Arini menatap mata pria itu, entah kenapa ada ketulusan di dalamnya. Namun, lagi-lagi dia harus berperang dengan keinginan hatinya.

***

"Tadi beli buku apa aja sama Shilla?" tanya Azhar mendudukkan tubuhnya tepat di samping Asma yang sibuk membaca sebuah buku.

"Buku ini!" ucap Asma masih fokus pada bukunya.

Azhar mendengus. Memang menghadapi ibu hamil harus punya stok kesabaran berkali-kali lipat.

"Aku juga tahu, Sayang. Maksudnya ini buku tentang apa?" tanya Azhar memperjelas.

Asma malah terkekeh, karena nada suaminya yang terdengar menahan kesal. Asma melebarkan bukunya sehingga judulnya bisa terbaca oleh suaminya. Panduan Kehamilan Muslimah

Azhar mengangguk mengerti. Memang akhir-akhir ini Asma sangat teliti tentang kehamilannya. Hampir tiga kali dalam seminggu, istrinya itu membeli buku tentang kehamilan ataupun beberapa tentang ilmu islam. Katanya, mumpung lagi mood.

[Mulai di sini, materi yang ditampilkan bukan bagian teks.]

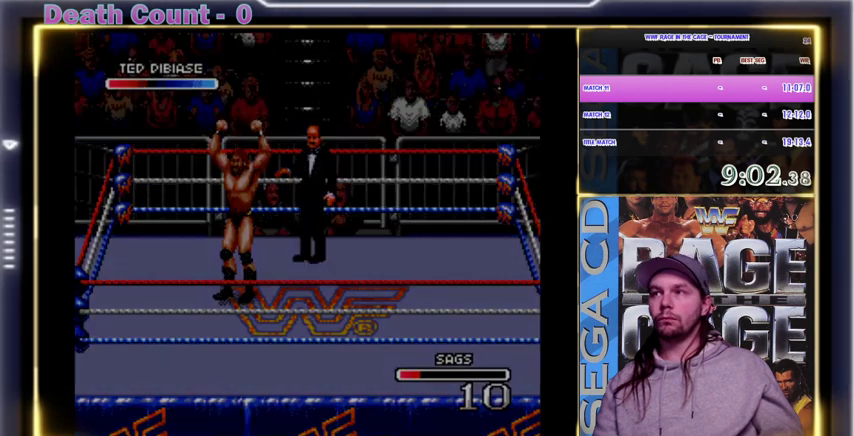
{"buttons": ["START"], "events": []}
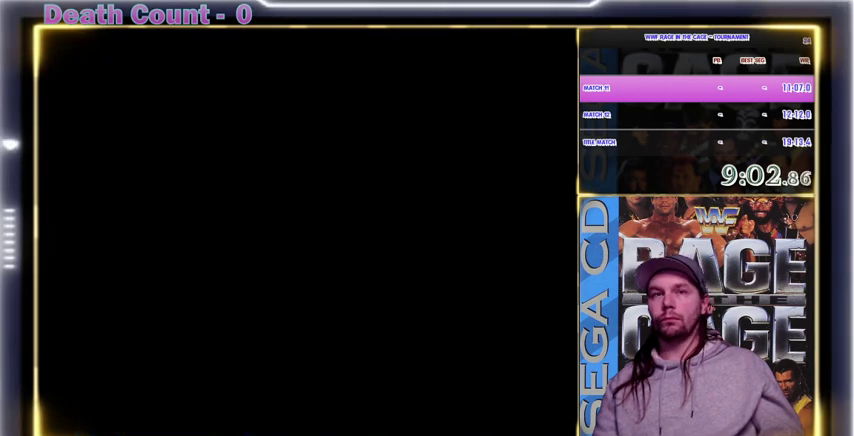
{"buttons": [], "events": [[100, "START", "up"]]}
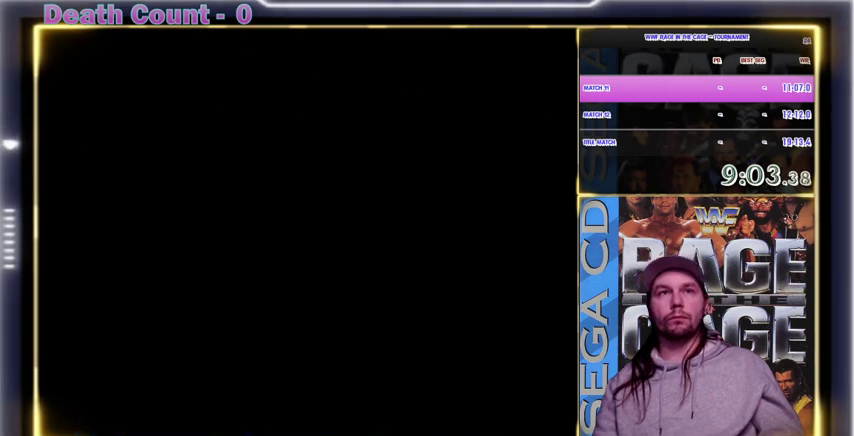
{"buttons": [], "events": []}
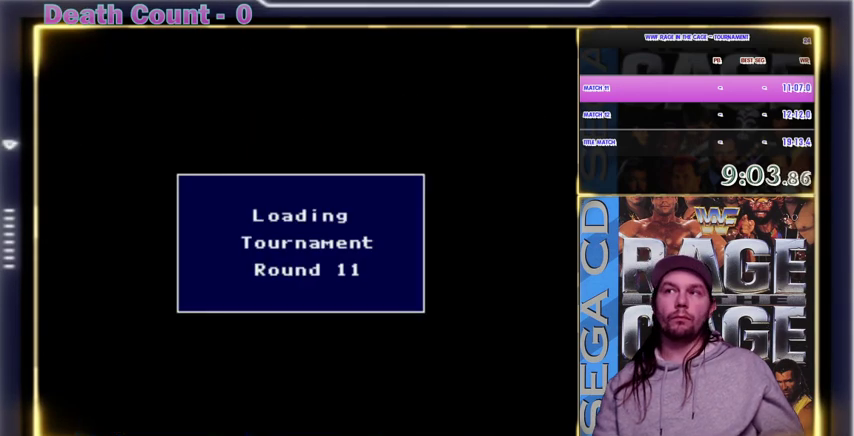
{"buttons": [], "events": []}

"Kamu mau punya anak cowok atau cewek, Sayang?" tanya Azhar merebahkan kepalanya di pangkuan istrinya. Dia ingin bermanja dengan Asma untuk menghilangkan kepenatan pekerjaan maupun tentang masalah masa lalunya. Hanya Asma yang selalu bisa mengembalikan keteduhan bagi dirinya.

Satu tangan Asma membelai lembut rambut suaminya. Sebenarnya yang manja bukan dirinya, malah Azhar yang semakin menjadi-jadi sikap manjanya.

"Aku segimana dikasihnya sama Allah aja, Mas. Asal sehat dan lancar saja," jawab Asma sembari meletakkan buku di tangannya ke atas nakas.

Azhar mengubah posisi kepalanya menjadi menghadap perut istrinya. "Mama kamu makin bijak, ya, Sayang. Papa jadi makin sayang, deh," ujar Azhar berbicara tepat di depan perut Asma.

Asma terkekeh lucu atas perilaku menggemaskan suaminya. "Sebelum hamil aku nggak bijak?" tanya Asma dengan tangan masih mengusap lembut kepala Azhar.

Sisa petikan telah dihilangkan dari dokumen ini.